Edinburgh and the Lothians host Scotland's second-largest cold storage and food distribution market, anchored by: Newbridge refrigerated 3PL (CEVA Cold, NFT Distribution Scotland); Edinburgh Wholesale Market (fruit, vegetables, fresh produce — Wester Hailes); Straiton cold store (Peelham Farm, artisan food); Livingston food distribution (Aldi Scotland, Lidl Scotland Lothians DC). Scottish cold chain economics: SP Energy Networks (8-12 months G99), Scottish irradiance (840-880 kWh/kWp/yr), and high Scottish tariffs (26-32p/kWh) combine to deliver 5-6 year paybacks without IETF — improving to 3.5-4.5 years with Scottish LCITP grant.
Local context — Edinburgh
Edinburgh cold storage solar demand is emerging alongside the Scottish Food and Drink industry's net zero ambitions. Scotland's Food and Drink 2030 Strategy (£30bn industry target) includes renewable energy at food processing and distribution sites. Scottish Enterprise LCITP provides capital grants of 20-35% for eligible cold chain operators, partially compensating for Scotland's irradiance disadvantage. SP Energy Networks G99: 8-12 months for the Newbridge-Livingston corridor.

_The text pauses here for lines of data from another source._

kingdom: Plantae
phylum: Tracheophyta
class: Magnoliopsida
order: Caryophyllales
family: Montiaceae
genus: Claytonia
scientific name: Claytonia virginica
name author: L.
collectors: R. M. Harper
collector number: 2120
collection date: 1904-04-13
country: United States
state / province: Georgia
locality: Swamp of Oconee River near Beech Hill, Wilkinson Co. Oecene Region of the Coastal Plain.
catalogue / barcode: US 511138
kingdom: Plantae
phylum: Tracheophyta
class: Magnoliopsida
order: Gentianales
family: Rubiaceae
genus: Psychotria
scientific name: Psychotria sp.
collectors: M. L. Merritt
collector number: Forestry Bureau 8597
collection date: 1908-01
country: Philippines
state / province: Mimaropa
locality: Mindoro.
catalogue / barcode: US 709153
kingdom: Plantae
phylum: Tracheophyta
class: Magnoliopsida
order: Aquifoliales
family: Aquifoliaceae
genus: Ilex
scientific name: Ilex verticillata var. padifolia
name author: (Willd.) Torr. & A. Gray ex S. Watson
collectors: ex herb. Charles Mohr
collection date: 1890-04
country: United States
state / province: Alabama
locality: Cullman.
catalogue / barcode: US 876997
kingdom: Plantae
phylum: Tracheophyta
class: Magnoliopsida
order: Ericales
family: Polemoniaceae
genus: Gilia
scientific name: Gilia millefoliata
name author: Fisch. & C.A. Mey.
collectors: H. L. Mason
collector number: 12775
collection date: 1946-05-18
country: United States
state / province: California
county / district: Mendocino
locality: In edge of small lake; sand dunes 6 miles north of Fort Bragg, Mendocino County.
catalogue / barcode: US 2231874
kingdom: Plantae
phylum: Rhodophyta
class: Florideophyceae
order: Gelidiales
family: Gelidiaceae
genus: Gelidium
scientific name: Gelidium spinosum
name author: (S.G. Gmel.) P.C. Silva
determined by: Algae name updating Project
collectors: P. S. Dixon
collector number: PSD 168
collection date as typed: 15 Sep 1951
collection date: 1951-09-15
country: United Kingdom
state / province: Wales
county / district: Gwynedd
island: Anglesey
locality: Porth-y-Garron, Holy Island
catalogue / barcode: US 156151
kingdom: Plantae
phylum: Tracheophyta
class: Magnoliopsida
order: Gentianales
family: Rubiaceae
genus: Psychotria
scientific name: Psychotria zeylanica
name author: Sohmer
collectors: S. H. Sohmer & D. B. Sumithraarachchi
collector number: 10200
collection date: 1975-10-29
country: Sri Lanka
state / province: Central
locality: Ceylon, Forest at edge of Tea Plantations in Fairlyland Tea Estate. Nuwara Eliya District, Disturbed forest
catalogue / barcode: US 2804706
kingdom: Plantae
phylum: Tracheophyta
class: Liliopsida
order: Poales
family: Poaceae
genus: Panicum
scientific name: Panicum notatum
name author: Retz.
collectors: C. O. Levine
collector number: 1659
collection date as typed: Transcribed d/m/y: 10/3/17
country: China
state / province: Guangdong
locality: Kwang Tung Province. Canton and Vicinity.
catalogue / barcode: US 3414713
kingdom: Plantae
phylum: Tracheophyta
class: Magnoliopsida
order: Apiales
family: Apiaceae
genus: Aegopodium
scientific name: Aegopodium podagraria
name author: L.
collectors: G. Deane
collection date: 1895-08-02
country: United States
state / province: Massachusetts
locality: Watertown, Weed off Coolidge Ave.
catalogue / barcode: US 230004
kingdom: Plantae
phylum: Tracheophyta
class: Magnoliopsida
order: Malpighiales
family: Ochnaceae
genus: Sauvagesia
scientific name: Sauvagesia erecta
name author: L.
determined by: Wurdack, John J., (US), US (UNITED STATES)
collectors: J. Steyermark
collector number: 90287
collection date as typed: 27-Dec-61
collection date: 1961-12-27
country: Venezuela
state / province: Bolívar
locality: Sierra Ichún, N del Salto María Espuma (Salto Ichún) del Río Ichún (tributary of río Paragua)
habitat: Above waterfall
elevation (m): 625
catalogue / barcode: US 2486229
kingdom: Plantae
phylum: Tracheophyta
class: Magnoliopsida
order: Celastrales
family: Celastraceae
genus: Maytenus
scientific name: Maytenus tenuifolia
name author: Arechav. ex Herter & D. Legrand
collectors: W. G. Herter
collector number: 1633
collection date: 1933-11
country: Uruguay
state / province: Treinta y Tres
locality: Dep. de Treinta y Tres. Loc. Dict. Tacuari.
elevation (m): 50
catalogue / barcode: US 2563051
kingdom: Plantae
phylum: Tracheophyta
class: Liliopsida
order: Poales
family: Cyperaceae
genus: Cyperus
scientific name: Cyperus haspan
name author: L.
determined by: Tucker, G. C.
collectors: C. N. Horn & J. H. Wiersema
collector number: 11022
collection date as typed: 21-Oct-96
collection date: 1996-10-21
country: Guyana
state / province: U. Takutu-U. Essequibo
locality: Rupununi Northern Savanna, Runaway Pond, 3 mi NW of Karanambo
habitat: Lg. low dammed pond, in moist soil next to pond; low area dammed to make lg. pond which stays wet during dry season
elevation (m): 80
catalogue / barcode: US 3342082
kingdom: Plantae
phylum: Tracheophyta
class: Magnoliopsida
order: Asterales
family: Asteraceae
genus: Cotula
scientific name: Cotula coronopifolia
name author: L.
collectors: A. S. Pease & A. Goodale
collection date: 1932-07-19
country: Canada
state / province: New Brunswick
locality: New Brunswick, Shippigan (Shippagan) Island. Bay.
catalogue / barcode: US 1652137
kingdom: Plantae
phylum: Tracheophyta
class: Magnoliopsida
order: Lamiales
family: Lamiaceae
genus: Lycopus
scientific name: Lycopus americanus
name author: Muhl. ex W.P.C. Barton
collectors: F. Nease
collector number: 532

Recent install — Edinburgh
A 400 kW solar PV install on a Newbridge refrigerated distribution facility serving the Edinburgh food service and retail market. First-year generation 344,000 kWh. Self-consumption 88% (continuous cold chain). Annual saving £69,000. Scottish LCITP grant (25% intervention): £50k grant. SP Energy Networks G99: 10 months. Effective payback after grant: 4.8 years.
Common questions — cold storage in Edinburgh
Is Scottish cold chain eligible for IETF or LCITP grants?
IETF covers Scottish food processing cold chain operators on the same basis as England. LCITP (Scottish Enterprise) is additionally available for Scottish-based businesses — providing 20-35% capital grant for commercial renewable energy. For Edinburgh cold chain: LCITP is the primary grant lever (IETF applies where food processing is the primary activity).